SU(2) graph invariants, Regge actions and polytopes

TL;DR

This paper analyzes the large spin asymptotics of SU(2) graph invariants, extending previous results to more general configurations, and confirms the asymptotic formulas numerically at relatively low spins.

Contribution

It generalizes the large spin asymptotic analysis of 15j symbols to broader SU(2) graph invariants and explores the geometric interpretations of saddle points.

Findings

Asymptotic formulas match numerical data within a few percent at spins around 10.

Identifies new geometric configurations called angle-matched twisted geometries.
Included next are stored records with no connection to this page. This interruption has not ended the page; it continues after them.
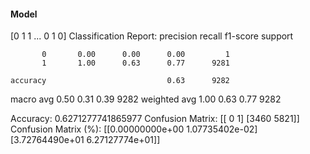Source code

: #### Model
[0 1 1 ... 0 1 0]
Classification Report:
              precision    recall  f1-score   support

           0       0.00      0.00      0.00         1
           1       1.00      0.63      0.77      9281

    accuracy                           0.63      9282
   macro avg       0.50      0.31      0.39      9282
weighted avg       1.00      0.63      0.77      9282

Accuracy: 0.6271277741865977
Confusion Matrix:
[[   0    1]
 [3460 5821]]
Confusion Matrix (%):
[[0.00000000e+00 1.07735402e-02]
 [3.72764490e+01 6.27127774e+01]]
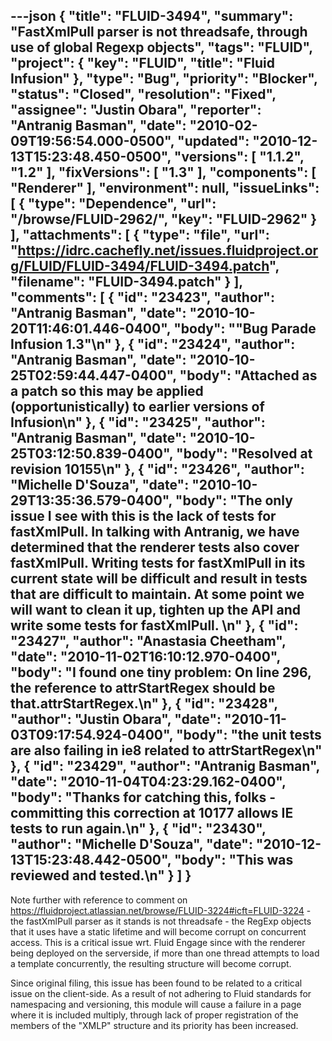 ---json
{
  "title": "FLUID-3494",
  "summary": "FastXmlPull parser is not threadsafe, through use of global Regexp objects",
  "tags": "FLUID",
  "project": {
    "key": "FLUID",
    "title": "Fluid Infusion"
  },
  "type": "Bug",
  "priority": "Blocker",
  "status": "Closed",
  "resolution": "Fixed",
  "assignee": "Justin Obara",
  "reporter": "Antranig Basman",
  "date": "2010-02-09T19:56:54.000-0500",
  "updated": "2010-12-13T15:23:48.450-0500",
  "versions": [
    "1.1.2",
    "1.2"
  ],
  "fixVersions": [
    "1.3"
  ],
  "components": [
    "Renderer"
  ],
  "environment": null,
  "issueLinks": [
    {
      "type": "Dependence",
      "url": "/browse/FLUID-2962/",
      "key": "FLUID-2962"
    }
  ],
  "attachments": [
    {
      "type": "file",
      "url": "https://idrc.cachefly.net/issues.fluidproject.org/FLUID/FLUID-3494/FLUID-3494.patch",
      "filename": "FLUID-3494.patch"
    }
  ],
  "comments": [
    {
      "id": "23423",
      "author": "Antranig Basman",
      "date": "2010-10-20T11:46:01.446-0400",
      "body": "\"Bug Parade Infusion 1.3\"\n"
    },
    {
      "id": "23424",
      "author": "Antranig Basman",
      "date": "2010-10-25T02:59:44.447-0400",
      "body": "Attached as a patch so this may be applied (opportunistically) to earlier versions of Infusion\n"
    },
    {
      "id": "23425",
      "author": "Antranig Basman",
      "date": "2010-10-25T03:12:50.839-0400",
      "body": "Resolved at revision 10155\n"
    },
    {
      "id": "23426",
      "author": "Michelle D'Souza",
      "date": "2010-10-29T13:35:36.579-0400",
      "body": "The only issue I see with this is the lack of tests for fastXmlPull. In talking with Antranig, we have determined that the renderer tests also cover fastXmlPull. Writing tests for fastXmlPull in its current state will be difficult and result in tests that are difficult to maintain. At some point we will want to clean it up, tighten up the API and write some tests for fastXmlPull.&#x20;\n"
    },
    {
      "id": "23427",
      "author": "Anastasia Cheetham",
      "date": "2010-11-02T16:10:12.970-0400",
      "body": "I found one tiny problem: On line 296, the reference to attrStartRegex should be that.attrStartRegex.\n"
    },
    {
      "id": "23428",
      "author": "Justin Obara",
      "date": "2010-11-03T09:17:54.924-0400",
      "body": "the unit tests are also failing in ie8 related to attrStartRegex\n"
    },
    {
      "id": "23429",
      "author": "Antranig Basman",
      "date": "2010-11-04T04:23:29.162-0400",
      "body": "Thanks for catching this, folks - committing this correction at 10177 allows IE tests to run again.\n"
    },
    {
      "id": "23430",
      "author": "Michelle D'Souza",
      "date": "2010-12-13T15:23:48.442-0500",
      "body": "This was reviewed and tested.\n"
    }
  ]
}
---
Note further with reference to comment on <https://fluidproject.atlassian.net/browse/FLUID-3224#icft=FLUID-3224> - the fastXmlPull parser as it stands is not threadsafe - the RegExp objects that it uses have a static lifetime and will become corrupt on concurrent access. This is a critical issue wrt. Fluid Engage since with the renderer being deployed on the serverside, if more than one thread attempts to load a template concurrently, the resulting structure will become corrupt.

Since original filing, this issue has been found to be related to a critical issue on the client-side. As a result of not adhering to Fluid standards for namespacing and versioning, this module will cause a failure in a page where it is included multiply, through lack of proper registration of the members of the "XMLP" structure and its priority has been increased.

        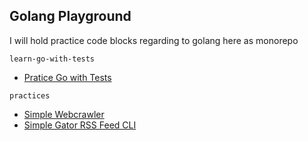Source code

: ## Golang Playground


I will hold practice code blocks regarding to golang here as monorepo


`learn-go-with-tests`
- [Pratice Go with Tests](https://quii.gitbook.io/learn-go-with-tests)

`practices`
- [Simple Webcrawler](practices/webcrawler)
- [Simple Gator RSS Feed CLI](practices/rssfeed)
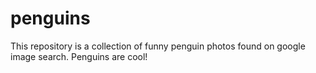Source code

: penguins
========

This repository is a collection of funny penguin photos found on google image search. Penguins are cool!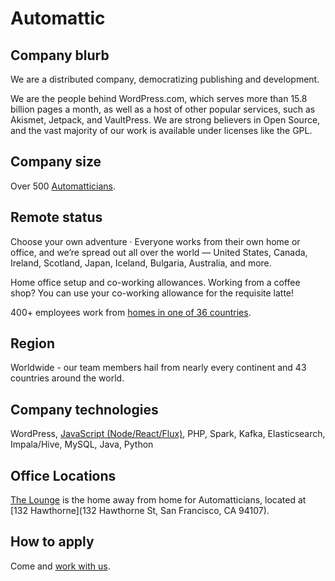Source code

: # Automattic

## Company blurb

We are a distributed company, democratizing publishing and development.

We are the people behind WordPress.com, which serves more than 15.8 billion pages a month, as well as a host of other popular services, such as Akismet, Jetpack, and VaultPress.  We are strong believers in Open Source, and the vast majority of our work is available under licenses like the GPL.

## Company size

Over 500 [Automatticians](https://automattic.com/about/).

## Remote status

Choose your own adventure · Everyone works from their own home or office, and we’re spread out all over the world — United States, Canada, Ireland, Scotland, Japan, Iceland, Bulgaria, Australia, and more.

Home office setup and co-working allowances. Working from a coffee shop? You can use your co-working allowance for the requisite latte!

400+ employees work from [homes in one of 36 countries](https://automattic.com/map/).

## Region

Worldwide - our team members hail from nearly every continent and 43 countries around the world.

## Company technologies

WordPress, <a href="https://ma.tt/2015/11/dance-to-calypso/">JavaScript (Node/React/Flux)</a>, PHP, Spark, Kafka, Elasticsearch, Impala/Hive, MySQL, Java, Python

## Office Locations

[The Lounge](https://lounge.automattic.com/) is the home away from home for Automatticians, located at [132 Hawthorne](132 Hawthorne St, San Francisco, CA 94107).

## How to apply

Come and [work with us](https://automattic.com/work-with-us/).
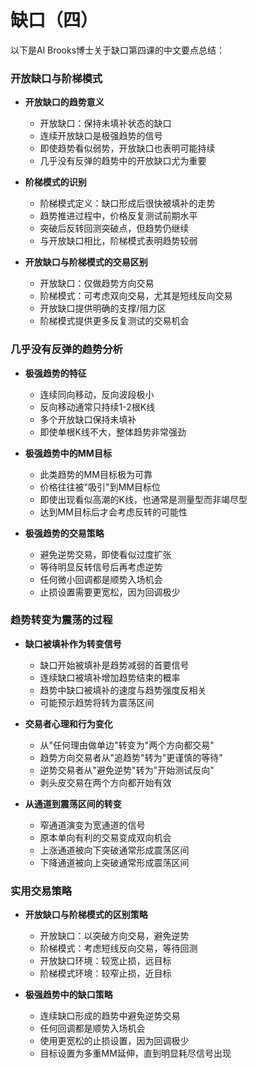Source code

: # 缺口（四）

以下是Al Brooks博士关于缺口第四课的中文要点总结：

### 开放缺口与阶梯模式
- **开放缺口的趋势意义**
  - 开放缺口：保持未填补状态的缺口
  - 连续开放缺口是极强趋势的信号
  - 即使趋势看似弱势，开放缺口也表明可能持续
  - 几乎没有反弹的趋势中的开放缺口尤为重要

- **阶梯模式的识别**
  - 阶梯模式定义：缺口形成后很快被填补的走势
  - 趋势推进过程中，价格反复测试前期水平
  - 突破后反转回测突破点，但趋势仍继续
  - 与开放缺口相比，阶梯模式表明趋势较弱

- **开放缺口与阶梯模式的交易区别**
  - 开放缺口：仅做趋势方向交易
  - 阶梯模式：可考虑双向交易，尤其是短线反向交易
  - 开放缺口提供明确的支撑/阻力区
  - 阶梯模式提供更多反复测试的交易机会

### 几乎没有反弹的趋势分析
- **极强趋势的特征**
  - 连续同向移动，反向波段极小
  - 反向移动通常只持续1-2根K线
  - 多个开放缺口保持未填补
  - 即使单根K线不大，整体趋势非常强劲

- **极强趋势中的MM目标**
  - 此类趋势的MM目标极为可靠
  - 价格往往被"吸引"到MM目标位
  - 即使出现看似高潮的K线，也通常是测量型而非竭尽型
  - 达到MM目标后才会考虑反转的可能性

- **极强趋势的交易策略**
  - 避免逆势交易，即使看似过度扩张
  - 等待明显反转信号后再考虑逆势
  - 任何微小回调都是顺势入场机会
  - 止损设置需要更宽松，因为回调极少

### 趋势转变为震荡的过程
- **缺口被填补作为转变信号**
  - 缺口开始被填补是趋势减弱的首要信号
  - 连续缺口被填补增加趋势结束的概率
  - 趋势中缺口被填补的速度与趋势强度反相关
  - 可能预示趋势将转为震荡区间

- **交易者心理和行为变化**
  - 从"任何理由做单边"转变为"两个方向都交易"
  - 趋势方向交易者从"追趋势"转为"更谨慎的等待"
  - 逆势交易者从"避免逆势"转为"开始测试反向"
  - 剥头皮交易在两个方向都开始有效

- **从通道到震荡区间的转变**
  - 窄通道演变为宽通道的信号
  - 原本单向有利的交易变成双向机会
  - 上涨通道被向下突破通常形成震荡区间
  - 下降通道被向上突破通常形成震荡区间 

### 实用交易策略
- **开放缺口与阶梯模式的区别策略**
  - 开放缺口：以突破方向交易，避免逆势
  - 阶梯模式：考虑短线反向交易，等待回测
  - 开放缺口环境：较宽止损，远目标
  - 阶梯模式环境：较窄止损，近目标

- **极强趋势中的缺口策略**
  - 连续缺口形成的趋势中避免逆势交易
  - 任何回调都是顺势入场机会
  - 使用更宽松的止损设置，因为回调极少
  - 目标设置为多重MM延伸，直到明显耗尽信号出现 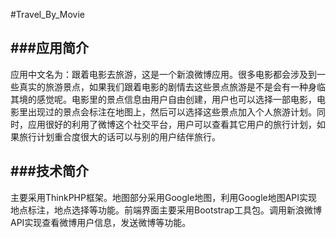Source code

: ﻿#Travel_By_Movie

###应用简介
----
应用中文名为：跟着电影去旅游，这是一个新浪微博应用。很多电影都会涉及到一些真实的旅游景点，如果我们跟着电影的剧情去这些景点旅游是不是会有一种身临其境的感觉呢。电影里的景点信息由用户自由创建，用户也可以选择一部电影，电影里出现过的景点会标注在地图上，然后可以选择这些景点加入个人旅游计划。同时，应用很好的利用了微博这个社交平台，用户可以查看其它用户的旅行计划，如果旅行计划重合度很大的话可以与别的用户结伴旅行。

###技术简介
----


主要采用ThinkPHP框架。地图部分采用Google地图，利用Google地图API实现地点标注，地点选择等功能。前端界面主要采用Bootstrap工具包。调用新浪微博API实现查看微博用户信息，发送微博等功能。
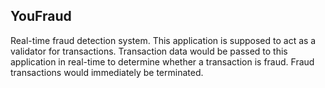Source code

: ## YouFraud
Real-time fraud detection system. This application is supposed to act as a validator for transactions. Transaction data would be passed to this application in real-time to determine whether a transaction is fraud. Fraud transactions would immediately be terminated.
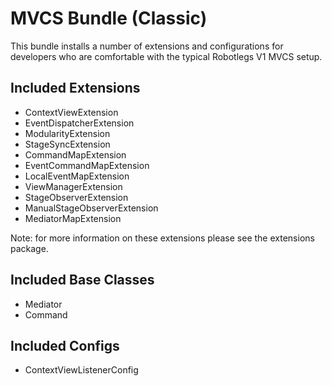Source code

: # MVCS Bundle (Classic)

This bundle installs a number of extensions and configurations for developers who are comfortable with the typical Robotlegs V1 MVCS setup.

## Included Extensions

* ContextViewExtension
* EventDispatcherExtension
* ModularityExtension
* StageSyncExtension
* CommandMapExtension
* EventCommandMapExtension
* LocalEventMapExtension
* ViewManagerExtension
* StageObserverExtension
* ManualStageObserverExtension
* MediatorMapExtension

Note: for more information on these extensions please see the extensions package.

## Included Base Classes

* Mediator
* Command

## Included Configs

* ContextViewListenerConfig 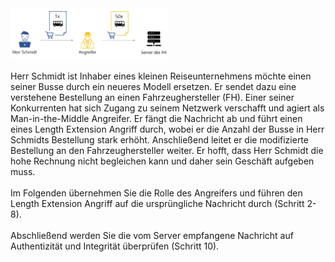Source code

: <img src="assets/use-case.jpg" width="50%" height="50%">
<br><br>
Herr Schmidt ist Inhaber eines kleinen Reiseunternehmens möchte einen seiner Busse durch ein neueres Modell ersetzen. Er sendet dazu eine verstehene Bestellung an einen Fahrzeughersteller (FH). Einer seiner Konkurrenten hat sich Zugang zu seinem Netzwerk verschafft und agiert als Man-in-the-Middle Angreifer. Er fängt die Nachricht ab und führt einen eines Length Extension Angriff durch, wobei er die Anzahl der Busse in Herr Schmidts Bestellung stark erhöht. Anschließend leitet er die modifizierte Bestellung an den Fahrzeughersteller weiter. Er hofft, dass Herr Schmidt die hohe Rechnung nicht begleichen kann und daher sein Geschäft aufgeben muss.
<br><br>
Im Folgenden übernehmen Sie die Rolle des Angreifers und führen den Length Extension Angriff auf die ursprüngliche Nachricht durch (Schritt 2-8).
<br><br>
Abschließend werden Sie die vom Server empfangene Nachricht auf Authentizität und Integrität überprüfen (Schritt 10).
Extends the understanding of Regge actions to more general polytope-based structures.

Abstract

We revisit the the large spin asymptotics of 15j symbols in terms of cosines of the 4d Euclidean Regge action, as derived by Barrett and collaborators using a saddle point approximation. We bring it closer to the perspective of area-angle Regge calculus and twisted geometries, and compute explicitly the Hessian and phase offsets. We then extend it to more general SU(2) graph invariants, showing that saddle points still exist and have a similar structure. For graphs dual to 4d polytopes we find again two distinct saddle points leading to a cosine asymptotic formula, however a conformal shape-mismatch is allowed by these configurations, and the asymptotic action is thus a generalisation of the Regge action. The allowed mismatch correspond to angle-matched twisted geometries, 3d polyhedral tessellations with adjacent faces matching areas and 2d angles, but not their diagonals. We study these geometries, identify the relevant subsets corresponding to 3d Regge data and flat polytope data, and discuss the corresponding Regge actions emerging in the asymptotics. Finally, we also provide the first numerical confirmation of the large spin asymptotics of the 15j symbol. We show that the agreement is accurate to the per cent level already at spins of order 10, and the next-to-leading order oscillates with the same frequency and same global phase.